A: It doesn't get interpreted that way.

Q: Lets say for example, that there is a big increase in Hispanic gang violence in North Washington right now. That is an interesting case because there are Hispanic gangs who are here who have neither pure Hispanic culture nor pure American culture. They are sort of mixing between the two, yet there is an organizational culture of the gang. How does one begin to think about a problem like that with a cultural lens?

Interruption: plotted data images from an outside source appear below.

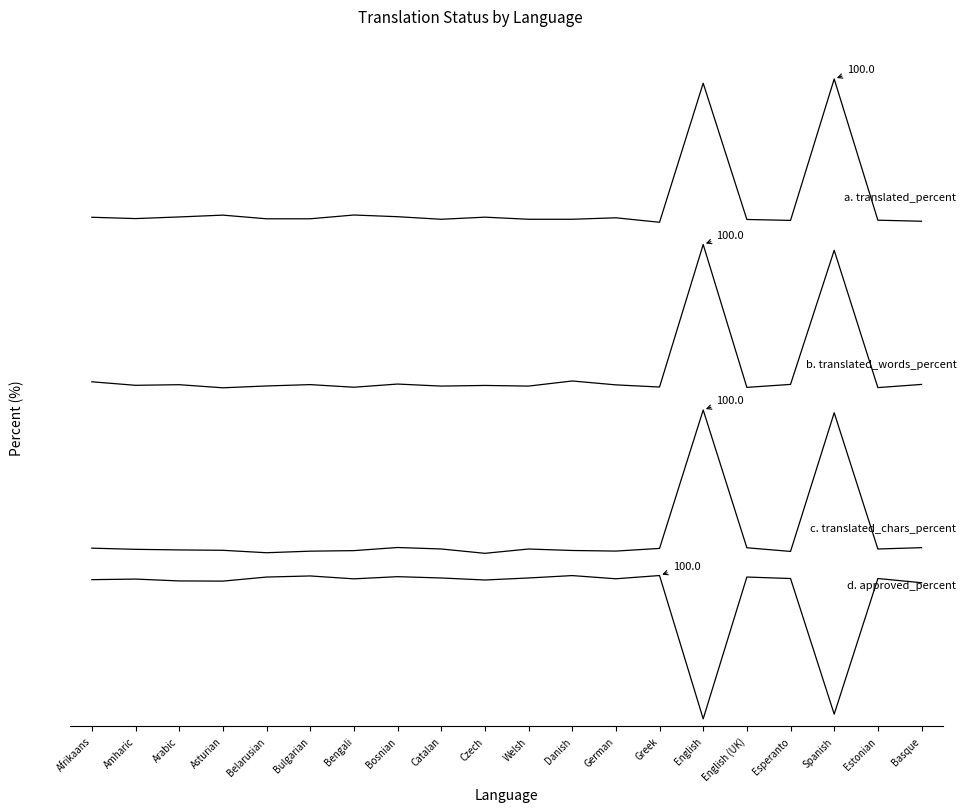

At which category does b. translated_words_percent reach its first local valley?

Amharic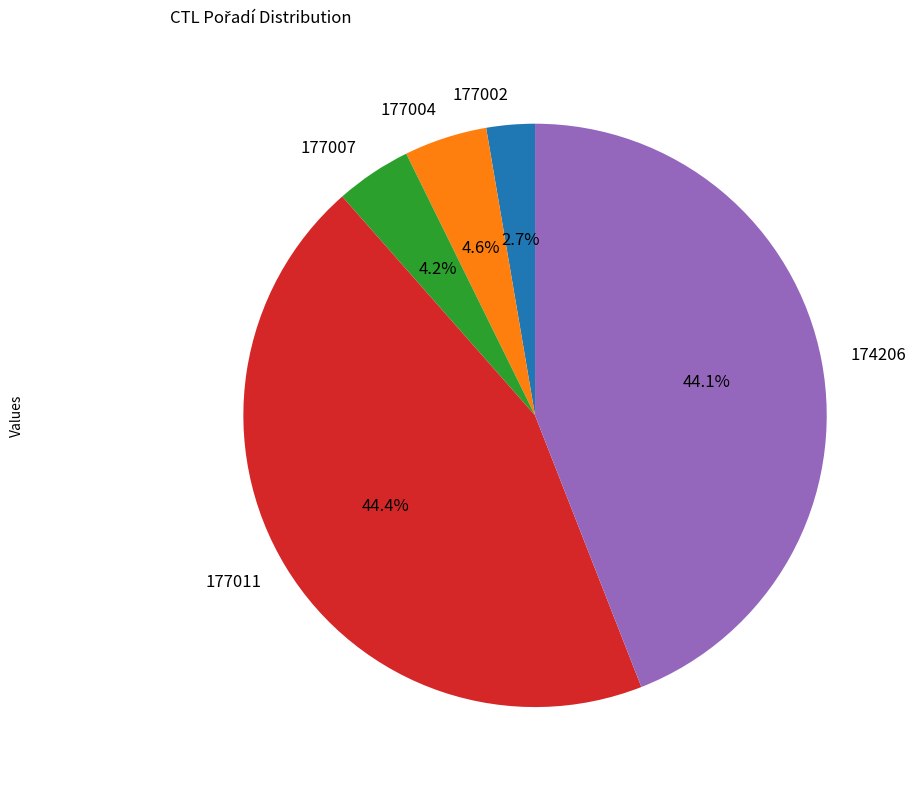

What is the smallest slice in the pie chart?

177002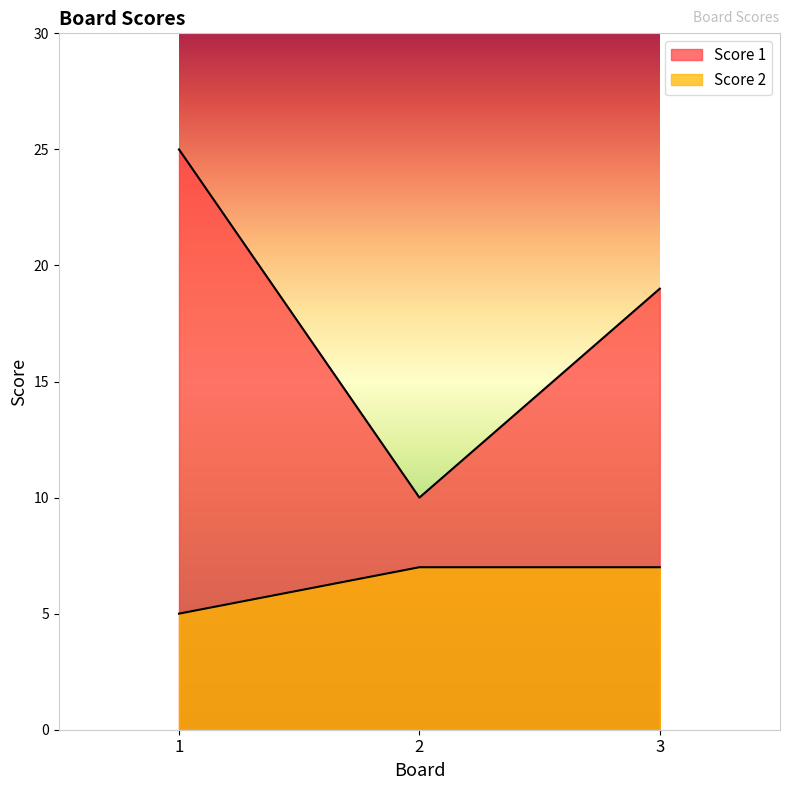

How many categories are shown in the chart?

3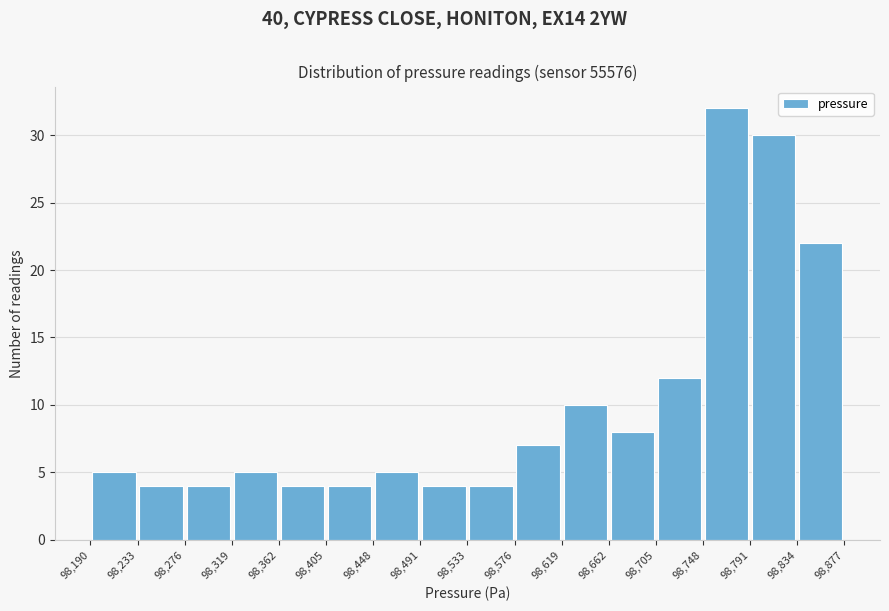

What is the height of the bar covering 98,748 to 98,791 on the x-axis? The values are not printed on the chart, so give them approximately, as read against the axis.

32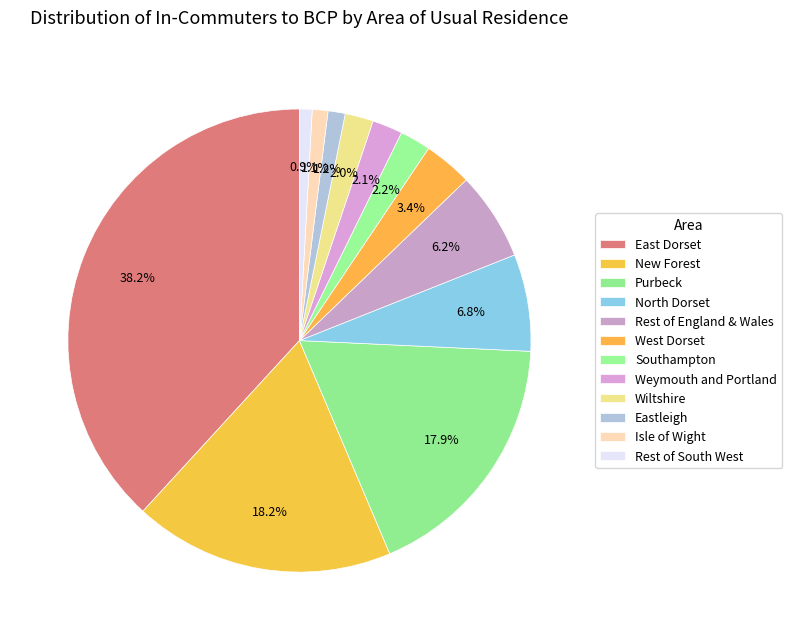

What is the ratio of the value at West Dorset to the value at East Dorset?

0.1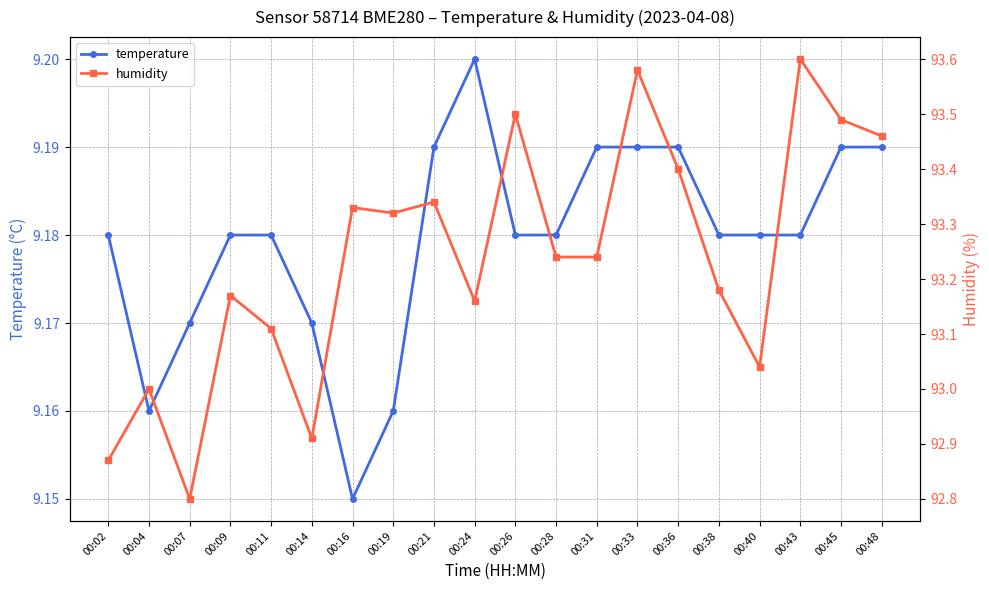

Between 00:33 and 00:19, which is larger?

00:33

A: I think that one begins by the insight that you already brought to it. These are not simply American gangs, or Nicaraguan gangs, or Dominican gangs. These are gangs that come out of a mixed cultural environment where people bring different experiences to it. I think the first thing that one has to do is to understand the symbols, the dynamics of the gang, and the characteristics of the people who are recruited for it. Why it is an attractive option? What about needs on a more general level? What needs do the gangs satisfy, whether they are a functional equivalence that can be substituted? What are some of the ways to generate alternate symbols of identity, or of manhood, or of respect. Then there are the issues of unemployment in Washington D.C., or the failure of the educational system in Washington, and post-911 immigration policies about illegal immigration. There are all the issues that impact upon it that will go to creating the symbols of gang membership and the dynamics of a gang.

Q: Maybe more of a structural level? Great, well thank you.